We read in the input as per part 1 at lines 1 and 2.

At line 4 we have a function that counts the steps from a given starting node to any terminating node.

Line 10 declares a recursive function that determines the prime factors for a given number `n`, excluding `1`, and excluding `n` unless `n` is itself prime. It iterates from the given starting number up until the square root of `n` looking for the first number `p` by which `n` is divisible. If we find such a number we add it to a list of factors and then add all factors of `n/p` by recursively calling ourselves. If there were no number `p` then we must be prime, so we add ourselves to the list and return that.
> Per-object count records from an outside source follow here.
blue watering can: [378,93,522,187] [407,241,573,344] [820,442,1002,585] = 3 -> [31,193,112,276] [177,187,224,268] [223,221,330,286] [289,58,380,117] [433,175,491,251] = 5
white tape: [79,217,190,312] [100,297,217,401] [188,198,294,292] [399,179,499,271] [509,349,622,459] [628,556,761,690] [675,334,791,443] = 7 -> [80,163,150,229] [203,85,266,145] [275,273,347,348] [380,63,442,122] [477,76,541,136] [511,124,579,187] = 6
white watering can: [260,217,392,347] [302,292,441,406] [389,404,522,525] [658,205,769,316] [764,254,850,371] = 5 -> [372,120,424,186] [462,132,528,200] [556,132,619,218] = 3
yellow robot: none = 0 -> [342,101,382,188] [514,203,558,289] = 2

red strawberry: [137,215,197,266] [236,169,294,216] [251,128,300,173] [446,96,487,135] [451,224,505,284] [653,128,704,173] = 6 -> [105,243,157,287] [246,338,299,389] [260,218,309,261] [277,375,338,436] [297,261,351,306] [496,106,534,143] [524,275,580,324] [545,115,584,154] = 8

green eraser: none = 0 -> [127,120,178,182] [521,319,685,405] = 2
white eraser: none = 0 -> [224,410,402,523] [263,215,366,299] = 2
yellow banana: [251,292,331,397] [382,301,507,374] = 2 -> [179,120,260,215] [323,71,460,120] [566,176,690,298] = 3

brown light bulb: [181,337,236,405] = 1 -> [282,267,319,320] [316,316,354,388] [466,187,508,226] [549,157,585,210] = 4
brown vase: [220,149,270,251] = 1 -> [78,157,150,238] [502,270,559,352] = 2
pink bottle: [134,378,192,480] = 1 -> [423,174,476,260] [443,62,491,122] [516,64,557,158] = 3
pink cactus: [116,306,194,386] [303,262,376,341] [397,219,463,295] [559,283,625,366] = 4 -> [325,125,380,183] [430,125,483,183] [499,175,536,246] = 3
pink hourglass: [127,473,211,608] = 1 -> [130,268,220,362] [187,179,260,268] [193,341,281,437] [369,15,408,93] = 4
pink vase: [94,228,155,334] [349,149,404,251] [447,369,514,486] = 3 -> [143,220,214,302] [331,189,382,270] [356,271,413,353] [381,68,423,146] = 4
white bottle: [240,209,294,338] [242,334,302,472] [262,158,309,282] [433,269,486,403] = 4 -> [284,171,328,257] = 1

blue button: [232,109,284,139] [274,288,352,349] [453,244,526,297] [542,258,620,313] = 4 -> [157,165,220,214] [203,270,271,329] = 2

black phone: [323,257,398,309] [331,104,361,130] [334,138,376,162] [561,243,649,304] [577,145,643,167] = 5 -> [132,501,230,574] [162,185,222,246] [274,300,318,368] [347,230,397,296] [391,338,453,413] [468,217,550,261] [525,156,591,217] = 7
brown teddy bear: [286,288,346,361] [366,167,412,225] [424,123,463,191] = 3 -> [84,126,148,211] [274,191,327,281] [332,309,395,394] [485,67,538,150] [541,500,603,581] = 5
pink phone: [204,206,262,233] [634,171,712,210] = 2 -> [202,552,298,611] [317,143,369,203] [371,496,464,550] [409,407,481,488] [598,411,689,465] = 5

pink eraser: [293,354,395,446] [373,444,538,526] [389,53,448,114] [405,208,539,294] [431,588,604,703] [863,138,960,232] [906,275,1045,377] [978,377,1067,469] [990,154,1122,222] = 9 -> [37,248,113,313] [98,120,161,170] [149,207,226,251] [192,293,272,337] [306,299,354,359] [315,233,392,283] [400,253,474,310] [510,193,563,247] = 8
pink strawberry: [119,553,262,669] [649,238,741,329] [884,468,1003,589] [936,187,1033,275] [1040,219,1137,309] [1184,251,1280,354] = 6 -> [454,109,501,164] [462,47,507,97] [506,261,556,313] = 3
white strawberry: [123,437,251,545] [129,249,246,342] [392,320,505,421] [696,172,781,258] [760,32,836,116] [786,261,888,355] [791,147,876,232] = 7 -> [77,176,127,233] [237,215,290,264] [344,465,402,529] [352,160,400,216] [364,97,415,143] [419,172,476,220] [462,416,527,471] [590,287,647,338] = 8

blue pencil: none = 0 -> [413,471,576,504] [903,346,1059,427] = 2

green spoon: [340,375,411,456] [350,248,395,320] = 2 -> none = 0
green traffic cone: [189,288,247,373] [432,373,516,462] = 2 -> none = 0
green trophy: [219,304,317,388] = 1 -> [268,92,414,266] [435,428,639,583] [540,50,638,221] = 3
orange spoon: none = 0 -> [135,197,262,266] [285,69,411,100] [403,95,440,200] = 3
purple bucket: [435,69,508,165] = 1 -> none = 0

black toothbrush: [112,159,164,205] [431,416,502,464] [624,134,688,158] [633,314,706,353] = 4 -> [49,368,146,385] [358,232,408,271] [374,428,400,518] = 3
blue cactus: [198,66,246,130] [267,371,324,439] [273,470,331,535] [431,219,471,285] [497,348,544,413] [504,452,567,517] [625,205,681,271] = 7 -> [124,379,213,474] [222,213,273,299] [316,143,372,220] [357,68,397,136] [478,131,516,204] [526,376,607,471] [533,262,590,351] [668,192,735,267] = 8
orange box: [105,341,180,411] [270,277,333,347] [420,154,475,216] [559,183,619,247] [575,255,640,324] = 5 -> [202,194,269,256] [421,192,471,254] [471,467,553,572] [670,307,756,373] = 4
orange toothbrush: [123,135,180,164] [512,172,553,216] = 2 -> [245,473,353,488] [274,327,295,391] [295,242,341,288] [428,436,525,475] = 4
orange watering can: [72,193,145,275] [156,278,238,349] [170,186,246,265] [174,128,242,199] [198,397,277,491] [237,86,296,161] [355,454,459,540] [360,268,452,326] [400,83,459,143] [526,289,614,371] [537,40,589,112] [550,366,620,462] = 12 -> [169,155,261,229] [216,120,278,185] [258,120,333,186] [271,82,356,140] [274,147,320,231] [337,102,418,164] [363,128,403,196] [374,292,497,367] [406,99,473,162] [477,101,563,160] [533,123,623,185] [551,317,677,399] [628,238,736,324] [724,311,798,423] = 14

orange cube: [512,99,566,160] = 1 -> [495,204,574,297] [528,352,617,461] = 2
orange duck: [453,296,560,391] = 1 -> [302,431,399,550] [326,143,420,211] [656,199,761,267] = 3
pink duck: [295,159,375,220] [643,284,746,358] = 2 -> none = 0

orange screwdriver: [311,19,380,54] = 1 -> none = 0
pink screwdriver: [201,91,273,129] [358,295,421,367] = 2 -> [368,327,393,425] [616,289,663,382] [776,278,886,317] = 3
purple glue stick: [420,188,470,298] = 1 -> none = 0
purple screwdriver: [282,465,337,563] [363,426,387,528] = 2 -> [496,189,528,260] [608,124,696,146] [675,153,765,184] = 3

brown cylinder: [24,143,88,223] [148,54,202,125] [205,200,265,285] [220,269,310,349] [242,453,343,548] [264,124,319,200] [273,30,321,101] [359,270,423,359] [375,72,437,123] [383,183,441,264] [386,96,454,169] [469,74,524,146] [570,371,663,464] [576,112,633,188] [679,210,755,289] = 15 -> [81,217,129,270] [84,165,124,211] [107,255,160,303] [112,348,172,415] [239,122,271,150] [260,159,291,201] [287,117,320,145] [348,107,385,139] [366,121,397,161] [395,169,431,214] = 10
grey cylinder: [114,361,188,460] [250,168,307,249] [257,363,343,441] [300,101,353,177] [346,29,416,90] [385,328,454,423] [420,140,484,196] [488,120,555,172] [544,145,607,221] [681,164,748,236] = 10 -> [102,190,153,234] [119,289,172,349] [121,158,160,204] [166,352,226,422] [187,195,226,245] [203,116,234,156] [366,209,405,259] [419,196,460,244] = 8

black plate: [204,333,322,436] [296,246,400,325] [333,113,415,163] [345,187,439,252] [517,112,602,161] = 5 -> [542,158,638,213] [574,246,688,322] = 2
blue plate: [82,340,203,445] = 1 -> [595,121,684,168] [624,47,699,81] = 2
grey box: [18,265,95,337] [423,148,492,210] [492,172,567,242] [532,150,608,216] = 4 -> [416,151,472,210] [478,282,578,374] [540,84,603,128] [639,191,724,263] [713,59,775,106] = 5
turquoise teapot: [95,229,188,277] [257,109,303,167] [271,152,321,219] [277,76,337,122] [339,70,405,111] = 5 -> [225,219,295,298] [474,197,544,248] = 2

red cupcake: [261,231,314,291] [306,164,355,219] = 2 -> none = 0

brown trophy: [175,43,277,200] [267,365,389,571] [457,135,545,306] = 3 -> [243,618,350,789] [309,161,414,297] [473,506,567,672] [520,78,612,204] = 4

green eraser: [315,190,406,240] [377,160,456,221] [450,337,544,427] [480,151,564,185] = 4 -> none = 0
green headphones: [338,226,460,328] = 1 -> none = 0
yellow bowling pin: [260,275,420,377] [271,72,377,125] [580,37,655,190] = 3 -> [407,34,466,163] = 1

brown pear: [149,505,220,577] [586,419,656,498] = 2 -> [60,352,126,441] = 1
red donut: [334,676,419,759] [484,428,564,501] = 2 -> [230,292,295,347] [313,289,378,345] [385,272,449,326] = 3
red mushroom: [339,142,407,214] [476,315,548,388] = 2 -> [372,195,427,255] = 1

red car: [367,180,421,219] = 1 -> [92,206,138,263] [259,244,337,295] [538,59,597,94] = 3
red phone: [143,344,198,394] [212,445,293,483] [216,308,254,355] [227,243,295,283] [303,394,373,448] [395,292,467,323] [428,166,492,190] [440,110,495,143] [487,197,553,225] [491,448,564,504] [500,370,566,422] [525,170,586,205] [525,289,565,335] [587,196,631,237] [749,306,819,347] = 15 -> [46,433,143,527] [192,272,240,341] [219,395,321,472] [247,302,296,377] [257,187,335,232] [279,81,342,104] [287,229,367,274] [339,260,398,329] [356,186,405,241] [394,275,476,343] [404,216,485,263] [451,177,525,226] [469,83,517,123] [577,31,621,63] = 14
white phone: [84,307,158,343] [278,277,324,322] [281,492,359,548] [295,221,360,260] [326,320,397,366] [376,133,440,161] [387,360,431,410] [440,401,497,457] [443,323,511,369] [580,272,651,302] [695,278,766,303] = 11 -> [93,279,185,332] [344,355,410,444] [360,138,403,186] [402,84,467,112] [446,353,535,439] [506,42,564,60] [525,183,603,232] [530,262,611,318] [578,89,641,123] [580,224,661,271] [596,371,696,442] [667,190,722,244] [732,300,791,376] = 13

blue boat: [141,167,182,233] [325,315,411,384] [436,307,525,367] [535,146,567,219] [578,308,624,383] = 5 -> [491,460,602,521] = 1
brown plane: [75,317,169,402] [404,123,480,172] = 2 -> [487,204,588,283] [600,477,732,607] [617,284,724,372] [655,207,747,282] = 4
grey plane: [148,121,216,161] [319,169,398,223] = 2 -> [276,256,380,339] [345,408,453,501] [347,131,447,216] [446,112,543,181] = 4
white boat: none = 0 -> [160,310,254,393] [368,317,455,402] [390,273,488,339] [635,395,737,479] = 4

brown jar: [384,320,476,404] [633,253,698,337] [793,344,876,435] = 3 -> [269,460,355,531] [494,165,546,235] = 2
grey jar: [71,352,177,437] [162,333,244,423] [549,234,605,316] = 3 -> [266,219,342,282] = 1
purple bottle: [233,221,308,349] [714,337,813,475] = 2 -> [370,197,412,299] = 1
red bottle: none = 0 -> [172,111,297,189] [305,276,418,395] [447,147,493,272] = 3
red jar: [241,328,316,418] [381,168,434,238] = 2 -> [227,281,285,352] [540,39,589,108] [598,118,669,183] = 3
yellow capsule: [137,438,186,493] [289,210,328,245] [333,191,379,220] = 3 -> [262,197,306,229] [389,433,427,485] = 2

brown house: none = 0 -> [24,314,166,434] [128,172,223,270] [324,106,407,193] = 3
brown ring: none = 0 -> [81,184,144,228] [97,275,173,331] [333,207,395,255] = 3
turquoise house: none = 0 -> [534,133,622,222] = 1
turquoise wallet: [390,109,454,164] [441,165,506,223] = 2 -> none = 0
Line 15 declares the `lcm(nums)` function for finding the lowest common multiple of a list of numbers. It finds the prime factors of each number at line 16 and turns the list into a map of counts for each factor.

Then, at line 17 we combine the maps by finding, for each factor, the maximum count needed for each of the input numbers.

At line 18 we turn the map of these counts back into a list of factors where each factor appears the number of times corresponding to the maximum count calculated at line 17.

Then line 19 multiplies them altogether to get the least common multiple.

Line 22 finds all nodes ending in `A` and finds the cycle length for that node by invokeing `count(it)`. Then this list of counts is passed to our `lcm()` function to calculate the least common multiple.